3. October 19, 2014 3:28 pm

He also shows a subexponential result in his paper?

4. Adam permalink
October 19, 2014 7:49 pm

If you want efficient for symmetric-key yet provable, maybe lattices are the way to go?

5. October 21, 2014 1:05 am

Unrelated to factoring, but this may be of interest: “The mate-in-n problem of infinite chess is decidable” http://arxiv.org/abs/1201.5597

• October 23, 2014 1:23 am

Indeed, thanks!

6. Dez Akin permalink
October 22, 2014 6:14 pm

I think it’s a bit expansive to suggest block ciphers don’t have any hardness assumptions. Their difficulty relates to assumed difficulty of inverting finite group and field operations, and replacing a block cipher such as AES with a cipher that depends on the implicit hardness of factoring strikes me as counterproductive, especially since we don’t even know if factoring is hard. My intuition places more confidence in the difficulty of breaking established block ciphers than the hardness of factoring.

It may be appropriate for a protocol that uses a public key infrastructure that utilizes factoring as the hardness assumption for key exchange, where if factoring is broken the key is in the clear anyways, but for systems security we should have multiple independent hardness assumptions, so that if one falls (like factoring, or discrete log) the house wont fall down; unless some day we manage to make a provably secure public key infrastructure to replace them all.

7. October 23, 2014 6:53 am

I don’t think any cryptosystem has been proven to be as hard as factoring, but I understand that when working with elliptic curves, breaking ECDH encryption has been proven to be equivalent to solving ECDLP.

Obviously solving DLP would make factoring easy, so any cryptosystem which is provably as hard as DLP is provably at least as hard as factoring.

8. Alex permalink
October 23, 2014 8:46 am

@m50d, wouldn’t the Rabin cryptosystem (https://en.wikipedia.org/wiki/Rabin_cryptosystem) satisfy the requirement?

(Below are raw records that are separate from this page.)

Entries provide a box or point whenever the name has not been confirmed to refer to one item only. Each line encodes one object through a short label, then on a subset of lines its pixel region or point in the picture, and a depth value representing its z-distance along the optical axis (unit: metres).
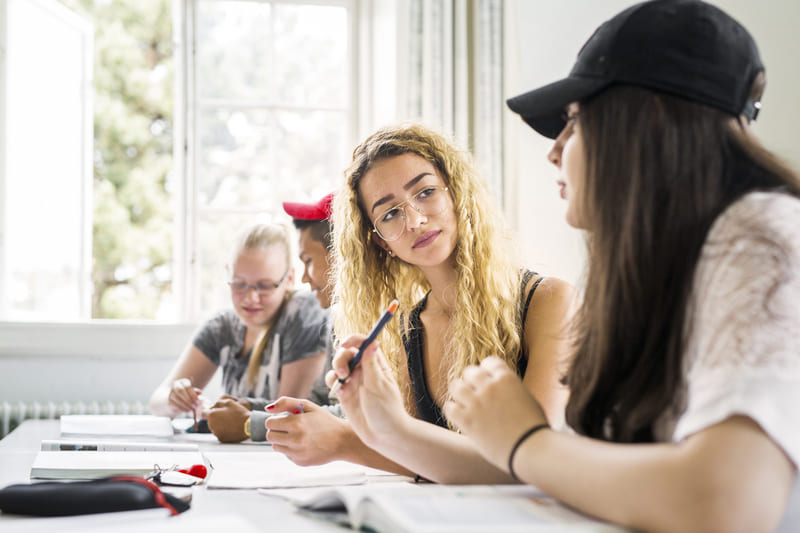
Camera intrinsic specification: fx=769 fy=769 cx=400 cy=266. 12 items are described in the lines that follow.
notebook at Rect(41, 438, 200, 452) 1.52
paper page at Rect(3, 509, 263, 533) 0.83
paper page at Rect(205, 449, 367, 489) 1.17
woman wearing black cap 0.65
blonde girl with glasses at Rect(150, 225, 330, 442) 2.38
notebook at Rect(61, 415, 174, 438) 1.95
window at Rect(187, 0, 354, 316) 3.36
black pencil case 0.94
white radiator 2.83
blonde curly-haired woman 1.37
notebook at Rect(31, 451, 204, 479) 1.25
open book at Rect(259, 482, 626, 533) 0.70
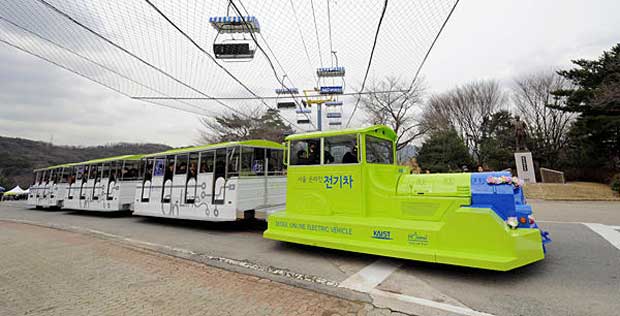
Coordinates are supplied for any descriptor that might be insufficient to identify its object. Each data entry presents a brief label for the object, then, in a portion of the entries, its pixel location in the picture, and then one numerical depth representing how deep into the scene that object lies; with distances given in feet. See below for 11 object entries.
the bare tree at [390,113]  80.59
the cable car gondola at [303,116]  62.59
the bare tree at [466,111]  86.73
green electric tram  10.78
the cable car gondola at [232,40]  23.24
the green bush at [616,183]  46.98
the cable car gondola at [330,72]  37.97
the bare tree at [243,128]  80.54
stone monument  61.87
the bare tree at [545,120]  75.46
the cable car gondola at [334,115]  71.59
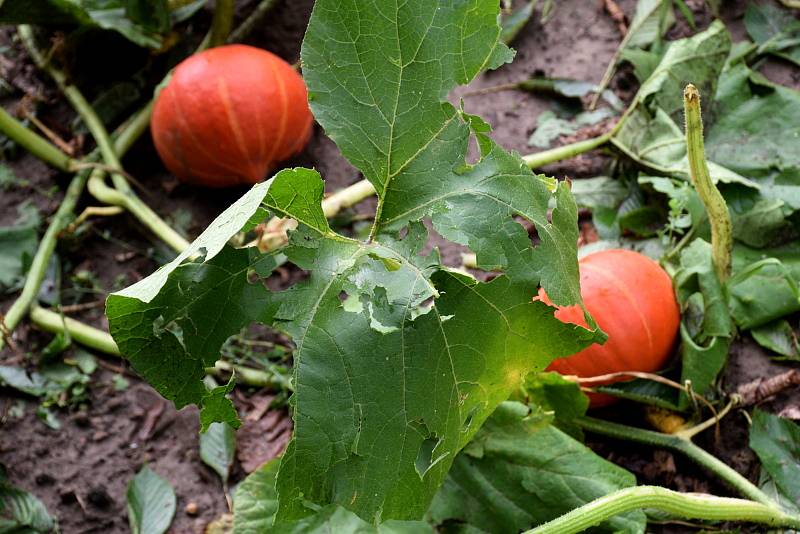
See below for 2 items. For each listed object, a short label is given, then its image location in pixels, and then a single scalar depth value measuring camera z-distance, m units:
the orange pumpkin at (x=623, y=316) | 1.70
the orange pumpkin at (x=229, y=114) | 1.91
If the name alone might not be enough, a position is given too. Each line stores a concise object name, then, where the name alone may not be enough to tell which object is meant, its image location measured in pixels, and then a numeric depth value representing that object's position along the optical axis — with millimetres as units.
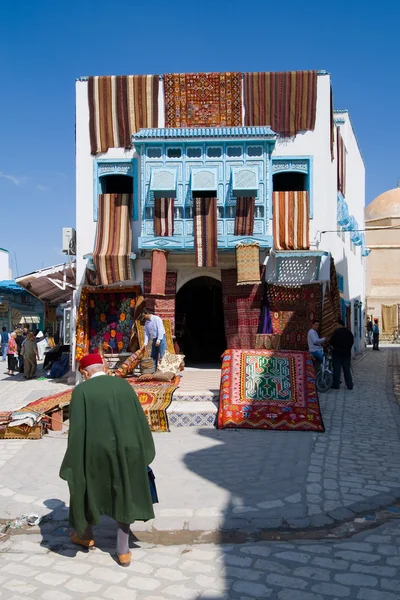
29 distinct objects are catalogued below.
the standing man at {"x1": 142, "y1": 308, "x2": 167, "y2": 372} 11797
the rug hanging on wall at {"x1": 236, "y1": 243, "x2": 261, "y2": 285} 13391
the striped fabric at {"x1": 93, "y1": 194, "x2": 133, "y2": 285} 13859
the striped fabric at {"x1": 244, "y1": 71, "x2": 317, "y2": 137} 13953
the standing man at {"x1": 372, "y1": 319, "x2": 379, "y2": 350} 25328
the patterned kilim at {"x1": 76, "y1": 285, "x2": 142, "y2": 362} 14203
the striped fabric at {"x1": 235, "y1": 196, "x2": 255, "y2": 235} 13453
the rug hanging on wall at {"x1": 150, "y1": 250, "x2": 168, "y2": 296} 13625
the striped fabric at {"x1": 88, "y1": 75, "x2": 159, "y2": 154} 14164
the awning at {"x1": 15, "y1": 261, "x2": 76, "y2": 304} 15047
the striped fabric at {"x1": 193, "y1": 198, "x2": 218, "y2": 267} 13516
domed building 33719
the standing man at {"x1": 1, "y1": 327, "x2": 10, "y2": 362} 25656
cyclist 11789
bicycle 11727
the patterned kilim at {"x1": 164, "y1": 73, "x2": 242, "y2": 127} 14094
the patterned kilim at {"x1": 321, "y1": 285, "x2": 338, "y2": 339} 13477
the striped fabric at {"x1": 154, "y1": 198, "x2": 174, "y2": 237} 13602
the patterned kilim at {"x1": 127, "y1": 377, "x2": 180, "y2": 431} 8707
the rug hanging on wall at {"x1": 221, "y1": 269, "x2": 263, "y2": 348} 13758
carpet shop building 13516
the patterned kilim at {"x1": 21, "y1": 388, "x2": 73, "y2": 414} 8734
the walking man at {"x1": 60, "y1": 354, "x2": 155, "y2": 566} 4098
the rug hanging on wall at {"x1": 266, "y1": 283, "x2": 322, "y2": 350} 13562
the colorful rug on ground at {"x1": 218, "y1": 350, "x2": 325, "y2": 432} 8570
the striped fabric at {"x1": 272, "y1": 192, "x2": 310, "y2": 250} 13773
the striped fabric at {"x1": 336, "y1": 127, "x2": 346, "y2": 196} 16922
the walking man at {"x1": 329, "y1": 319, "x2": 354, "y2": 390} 11656
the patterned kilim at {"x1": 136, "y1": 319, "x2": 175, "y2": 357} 13586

“[T]he Rabin cryptosystem has the advantage that the problem on which it relies has been proved to be as hard as integer factorization […]”

9. October 30, 2014 9:29 am

I think that the Rabin cryptosystem was based on factoring but not still proven ‘semantically secure’ as done later in the Goldwasser and Micali’s seminal paper.
Am I right?
There is also a provable CCA-secure public-key encryption system from factoring of Dennis Hofheinz, Eike Kiltz, Victor Shoup, published at Eurocrypt 2009.

10. June 1, 2016 3:49 pm

I do not want to be optimistic, and of cause I made some mistakes 🙂 Just seems that p-adic numbers emerging in the problem. https://mkatkov.wordpress.com/2016/06/01/semiprime-factorization-and-modular-arithmetics/

11. Dan Brumleve permalink
November 27, 2017 11:44 am

I think we can make a stronger statement with fewer words for free: there is a deterministic algorithm for factoring that runs in time N^(1/3 + o(1)). Levin’s universal search can simulate all the O(N^(1/3 + eps)) algorithms since factoring is in NP and co-NP.